──────── DATASET EXTRACT

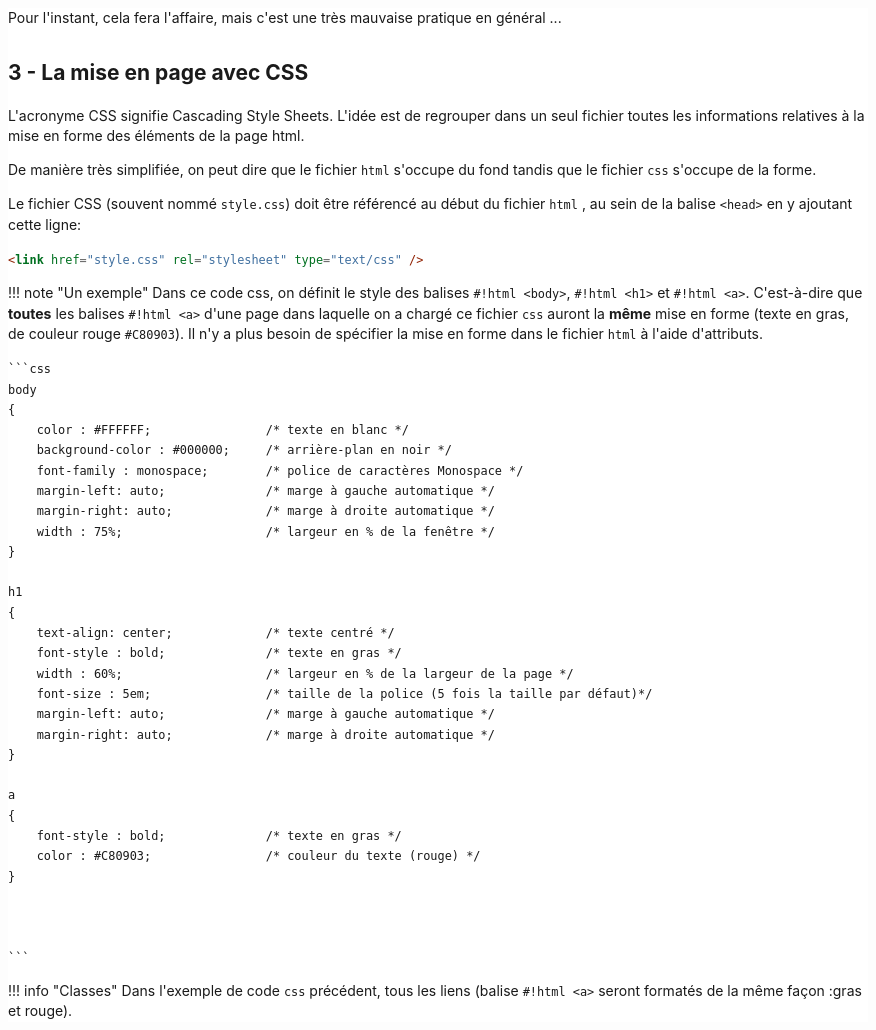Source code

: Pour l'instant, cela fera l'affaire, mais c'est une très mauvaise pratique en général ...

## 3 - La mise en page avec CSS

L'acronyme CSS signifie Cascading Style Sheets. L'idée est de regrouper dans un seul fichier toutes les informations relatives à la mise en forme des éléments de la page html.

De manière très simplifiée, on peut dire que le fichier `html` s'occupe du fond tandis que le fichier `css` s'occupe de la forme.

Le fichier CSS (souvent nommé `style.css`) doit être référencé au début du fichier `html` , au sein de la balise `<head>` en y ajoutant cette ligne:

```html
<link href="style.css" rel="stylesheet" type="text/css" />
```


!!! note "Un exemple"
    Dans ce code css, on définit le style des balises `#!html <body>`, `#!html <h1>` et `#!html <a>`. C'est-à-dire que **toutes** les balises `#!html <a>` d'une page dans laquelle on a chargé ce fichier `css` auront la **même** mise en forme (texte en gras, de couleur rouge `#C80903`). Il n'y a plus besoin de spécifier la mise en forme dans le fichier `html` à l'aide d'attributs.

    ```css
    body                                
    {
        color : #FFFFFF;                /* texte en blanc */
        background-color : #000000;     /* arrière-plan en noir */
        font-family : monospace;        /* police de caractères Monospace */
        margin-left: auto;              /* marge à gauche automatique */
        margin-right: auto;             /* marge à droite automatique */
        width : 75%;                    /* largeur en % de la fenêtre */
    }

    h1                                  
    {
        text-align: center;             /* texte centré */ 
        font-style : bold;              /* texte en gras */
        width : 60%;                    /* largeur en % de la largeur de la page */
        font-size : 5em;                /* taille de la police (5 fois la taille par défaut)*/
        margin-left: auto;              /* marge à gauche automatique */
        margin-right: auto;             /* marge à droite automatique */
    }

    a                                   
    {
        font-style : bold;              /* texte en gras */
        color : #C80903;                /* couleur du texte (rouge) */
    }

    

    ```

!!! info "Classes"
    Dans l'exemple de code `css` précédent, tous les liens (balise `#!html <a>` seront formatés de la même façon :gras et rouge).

────────────────

* _WHAT YOU WILL DO_
Wherever a line of the records above contains the string "mise", copy that line out.

* _WRITTEN RESPONSE_
## 3 - La mise en page avec CSS
L'acronyme CSS signifie Cascading Style Sheets. L'idée est de regrouper dans un seul fichier toutes les informations relatives à la mise en forme des éléments de la page html.
    Dans ce code css, on définit le style des balises `#!html <body>`, `#!html <h1>` et `#!html <a>`. C'est-à-dire que **toutes** les balises `#!html <a>` d'une page dans laquelle on a chargé ce fichier `css` auront la **même** mise en forme (texte en gras, de couleur rouge `#C80903`). Il n'y a plus besoin de spécifier la mise en forme dans le fichier `html` à l'aide d'attributs.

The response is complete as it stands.